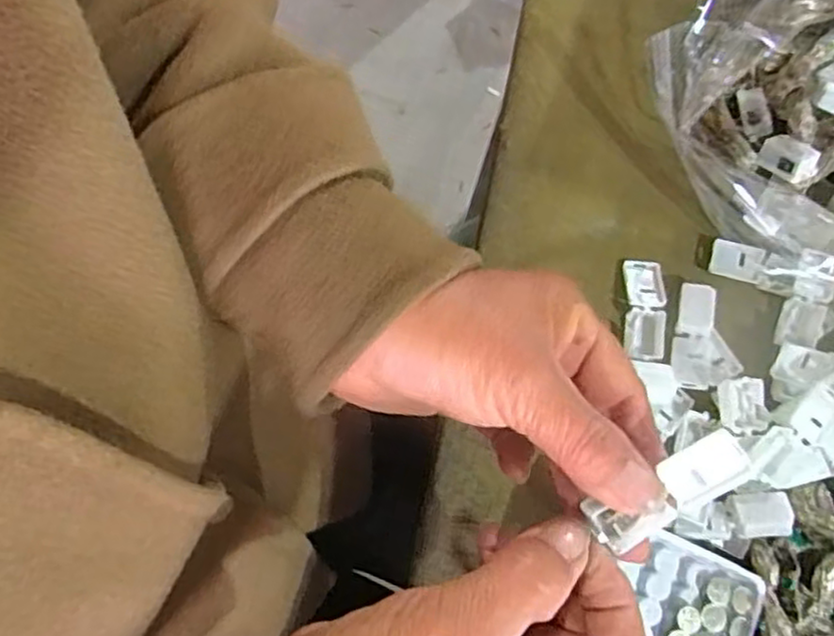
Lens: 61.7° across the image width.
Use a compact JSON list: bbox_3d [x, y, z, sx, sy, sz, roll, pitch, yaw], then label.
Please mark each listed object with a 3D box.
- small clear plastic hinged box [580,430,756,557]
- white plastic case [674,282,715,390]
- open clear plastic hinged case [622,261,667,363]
[{"bbox_3d":[0.084,0.057,0.234,0.054,0.012,0.023,-36,109,9],"label":"small clear plastic hinged box"},{"bbox_3d":[0.143,0.010,0.362,0.017,0.010,0.055,12,75,0],"label":"white plastic case"},{"bbox_3d":[0.120,-0.005,0.366,0.021,0.005,0.054,6,75,-2],"label":"open clear plastic hinged case"}]

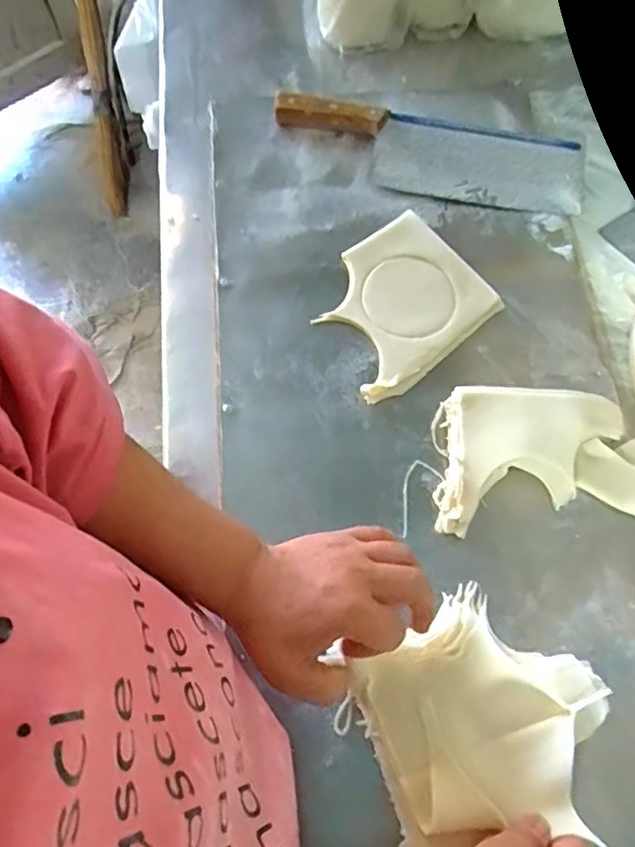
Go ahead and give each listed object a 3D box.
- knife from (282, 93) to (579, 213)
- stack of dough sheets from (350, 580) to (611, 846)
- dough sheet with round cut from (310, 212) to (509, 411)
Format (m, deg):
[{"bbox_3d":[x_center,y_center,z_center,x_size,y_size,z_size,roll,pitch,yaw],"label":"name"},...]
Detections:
[{"bbox_3d":[0.114,-0.279,0.621,0.315,0.025,0.102,10,68,4],"label":"knife"},{"bbox_3d":[0.115,0.211,0.406,0.156,0.050,0.165,-17,69,-6],"label":"stack of dough sheets"},{"bbox_3d":[0.071,-0.110,0.555,0.157,0.015,0.133,-39,73,-14],"label":"dough sheet with round cut"}]

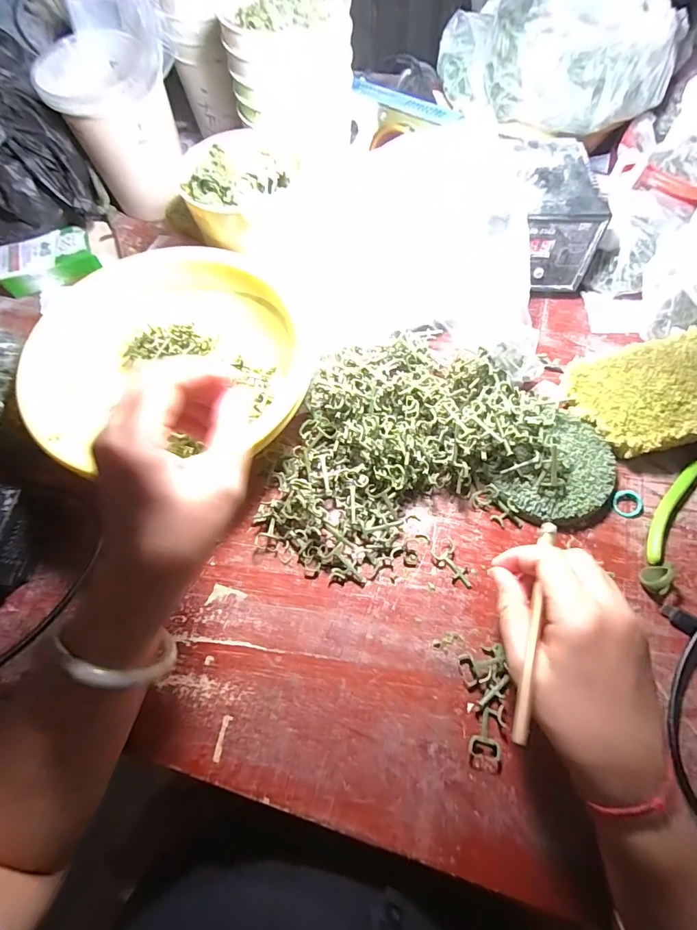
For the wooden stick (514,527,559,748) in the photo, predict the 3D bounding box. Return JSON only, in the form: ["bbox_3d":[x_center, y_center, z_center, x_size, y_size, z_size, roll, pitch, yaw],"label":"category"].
[{"bbox_3d":[0.114,0.091,0.248,0.009,0.006,0.140,21,53,11],"label":"wooden stick"}]

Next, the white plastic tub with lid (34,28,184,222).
[{"bbox_3d":[-0.254,-0.379,0.468,0.108,0.137,0.111,-1,67,3],"label":"white plastic tub with lid"}]

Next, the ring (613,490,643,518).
[{"bbox_3d":[0.236,0.032,0.344,0.024,0.006,0.023,-1,67,3],"label":"ring"}]

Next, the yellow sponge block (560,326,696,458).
[{"bbox_3d":[0.270,-0.061,0.361,0.132,0.047,0.094,-12,67,-2],"label":"yellow sponge block"}]

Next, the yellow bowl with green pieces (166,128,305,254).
[{"bbox_3d":[-0.097,-0.256,0.381,0.111,0.052,0.117,-1,67,3],"label":"yellow bowl with green pieces"}]

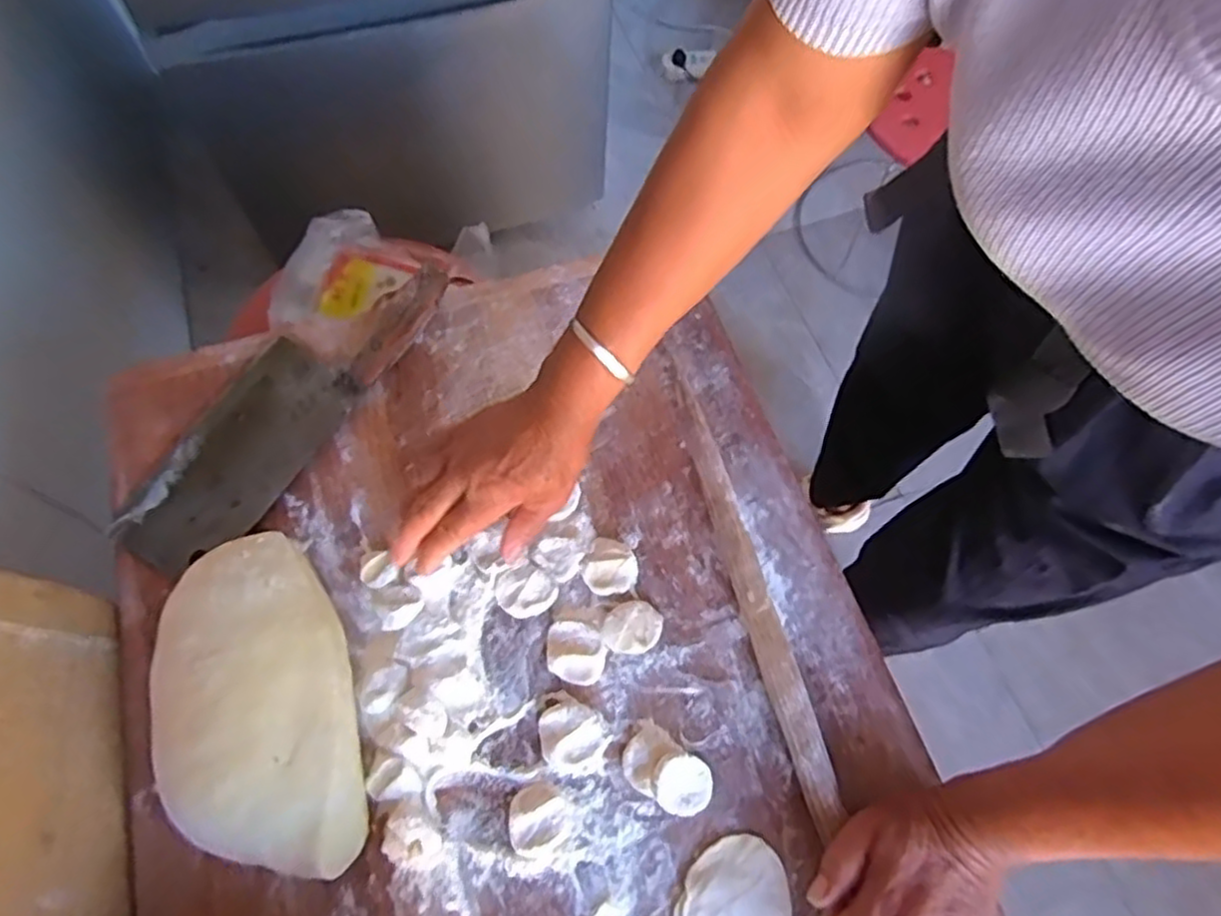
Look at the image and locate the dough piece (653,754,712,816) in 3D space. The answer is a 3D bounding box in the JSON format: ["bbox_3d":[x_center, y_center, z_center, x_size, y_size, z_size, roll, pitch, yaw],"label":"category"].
[{"bbox_3d":[0.044,0.204,0.445,0.037,0.013,0.034,1,66,-3],"label":"dough piece"}]

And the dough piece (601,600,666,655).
[{"bbox_3d":[0.015,0.116,0.487,0.041,0.008,0.034,-17,68,-11],"label":"dough piece"}]

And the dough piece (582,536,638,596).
[{"bbox_3d":[0.000,0.076,0.503,0.036,0.011,0.040,7,66,0],"label":"dough piece"}]

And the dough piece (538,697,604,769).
[{"bbox_3d":[-0.027,0.176,0.457,0.039,0.010,0.039,1,66,-3],"label":"dough piece"}]

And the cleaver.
[{"bbox_3d":[-0.245,-0.046,0.540,0.090,0.020,0.289,29,68,10],"label":"cleaver"}]

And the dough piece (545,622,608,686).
[{"bbox_3d":[-0.024,0.130,0.478,0.040,0.010,0.037,1,66,-3],"label":"dough piece"}]

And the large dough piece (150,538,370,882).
[{"bbox_3d":[-0.221,0.150,0.443,0.110,0.052,0.207,-15,67,-9],"label":"large dough piece"}]

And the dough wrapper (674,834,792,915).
[{"bbox_3d":[0.072,0.270,0.421,0.062,0.009,0.083,25,67,8],"label":"dough wrapper"}]

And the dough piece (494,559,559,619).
[{"bbox_3d":[-0.060,0.091,0.494,0.037,0.009,0.038,1,66,-3],"label":"dough piece"}]

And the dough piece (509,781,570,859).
[{"bbox_3d":[-0.045,0.220,0.436,0.038,0.010,0.036,1,66,-3],"label":"dough piece"}]

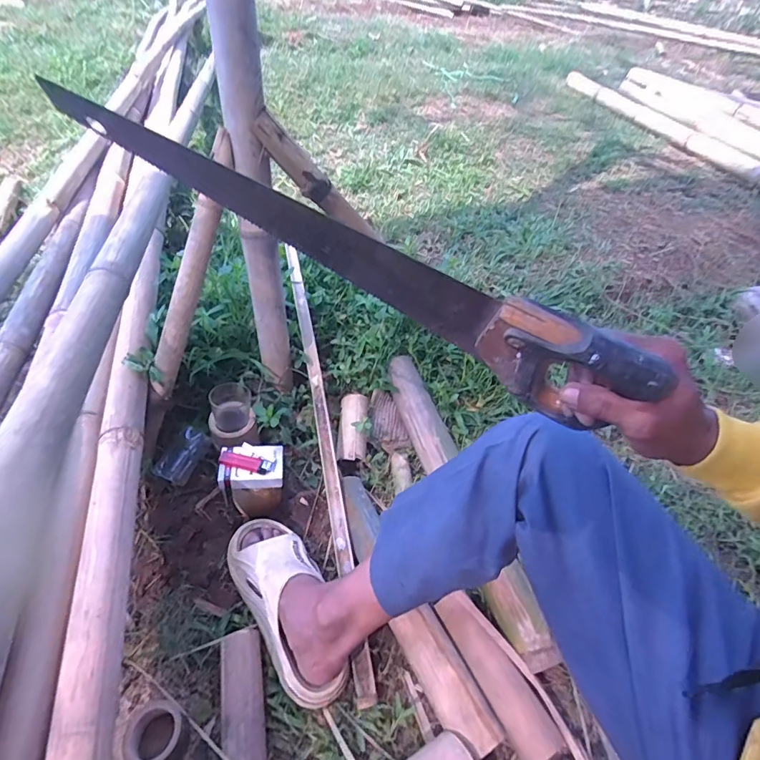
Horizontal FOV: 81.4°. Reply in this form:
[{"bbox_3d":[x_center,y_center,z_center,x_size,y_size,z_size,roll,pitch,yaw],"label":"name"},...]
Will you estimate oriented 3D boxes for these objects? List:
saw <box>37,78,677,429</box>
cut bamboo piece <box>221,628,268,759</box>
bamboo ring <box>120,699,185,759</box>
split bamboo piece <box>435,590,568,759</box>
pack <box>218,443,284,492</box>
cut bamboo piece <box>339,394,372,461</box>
[{"bbox_3d":[-0.011,-0.090,0.364,0.461,0.116,0.029,29,74,4],"label":"saw"},{"bbox_3d":[-0.175,0.408,0.567,0.051,0.042,0.154,-8,47,-13],"label":"cut bamboo piece"},{"bbox_3d":[-0.278,0.430,0.539,0.069,0.027,0.064,3,45,-3],"label":"bamboo ring"},{"bbox_3d":[0.160,0.397,0.608,0.061,0.029,0.211,-20,51,-24],"label":"split bamboo piece"},{"bbox_3d":[-0.208,0.141,0.718,0.099,0.032,0.067,-6,46,-12],"label":"pack"},{"bbox_3d":[-0.050,0.088,0.859,0.057,0.033,0.145,2,45,-4],"label":"cut bamboo piece"}]

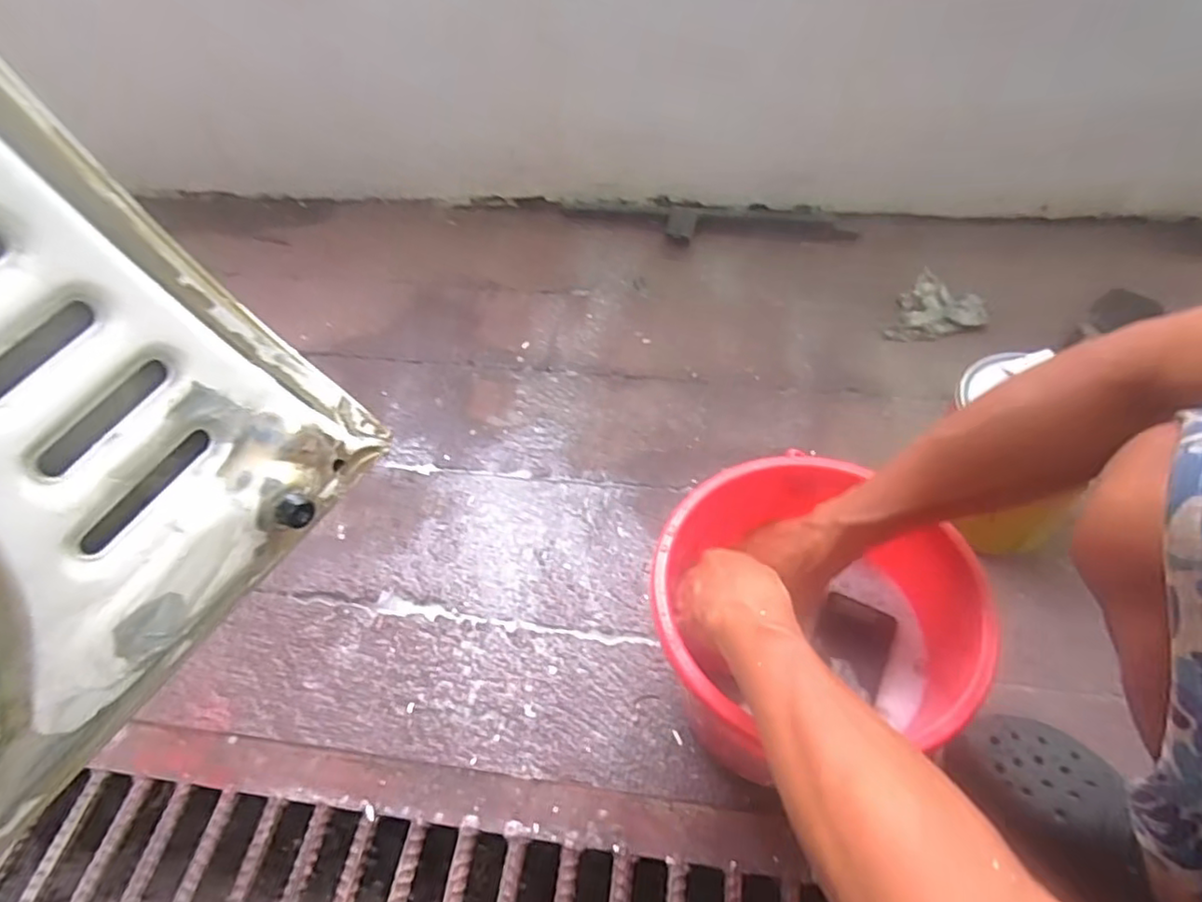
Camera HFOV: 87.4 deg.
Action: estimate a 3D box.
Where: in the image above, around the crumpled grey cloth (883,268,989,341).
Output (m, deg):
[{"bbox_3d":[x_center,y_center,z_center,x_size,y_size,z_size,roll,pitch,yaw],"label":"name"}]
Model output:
[{"bbox_3d":[0.543,-0.222,1.005,0.127,0.025,0.176,25,58,22],"label":"crumpled grey cloth"}]

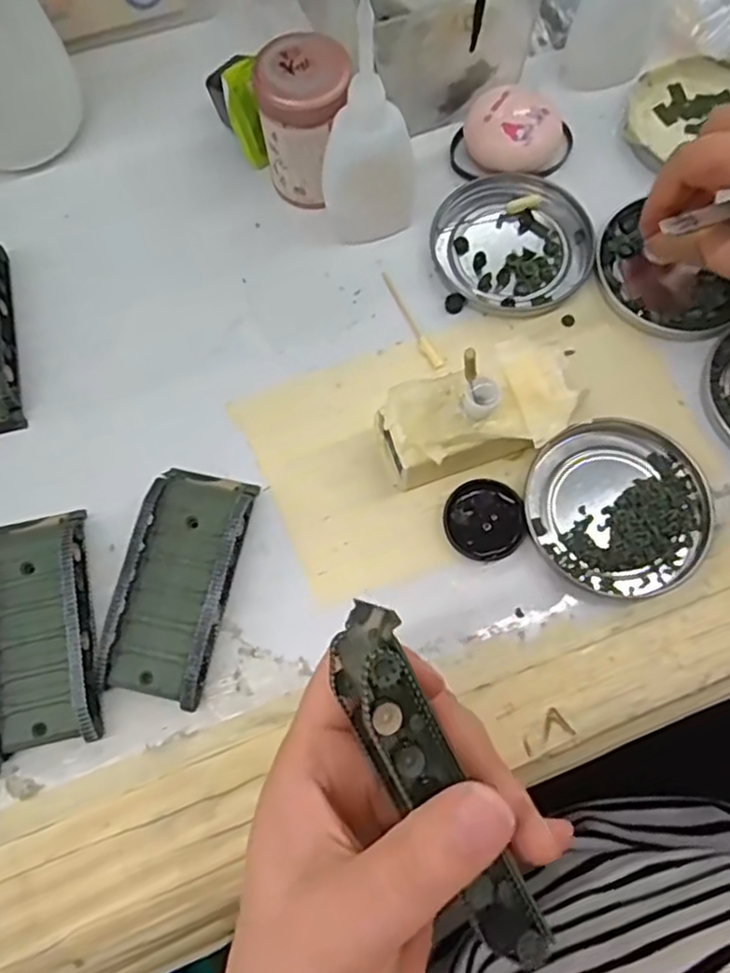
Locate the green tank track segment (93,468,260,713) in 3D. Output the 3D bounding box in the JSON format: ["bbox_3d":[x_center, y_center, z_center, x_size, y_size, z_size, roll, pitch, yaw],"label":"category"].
[{"bbox_3d":[-0.079,0.039,0.287,0.045,0.019,0.096,11,73,5],"label":"green tank track segment"}]

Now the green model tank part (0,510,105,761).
[{"bbox_3d":[-0.137,0.058,0.281,0.046,0.018,0.094,-13,72,-2],"label":"green model tank part"}]

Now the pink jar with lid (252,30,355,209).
[{"bbox_3d":[-0.027,-0.175,0.327,0.044,0.067,0.045,16,73,7],"label":"pink jar with lid"}]

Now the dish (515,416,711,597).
[{"bbox_3d":[0.112,0.008,0.297,0.076,0.007,0.078,-1,72,2],"label":"dish"}]

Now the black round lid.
[{"bbox_3d":[0.052,0.015,0.297,0.034,0.008,0.035,-1,72,2],"label":"black round lid"}]

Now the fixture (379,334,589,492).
[{"bbox_3d":[0.048,-0.029,0.291,0.083,0.046,0.047,-21,73,-5],"label":"fixture"}]

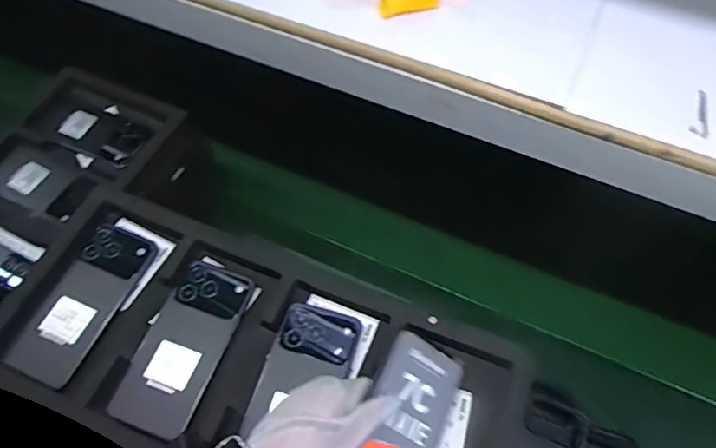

→ Prompt:
Transcribe the entries from their first line to the line that holds "- white plastic case [674,282,715,390]", both included, and skip every picture.

→ Response area:
Lens: 61.7° across the image width.
Use a compact JSON list: bbox_3d [x, y, z, sx, sy, sz, roll, pitch, yaw], then label.
Please mark each listed object with a 3D box.
- small clear plastic hinged box [580,430,756,557]
- white plastic case [674,282,715,390]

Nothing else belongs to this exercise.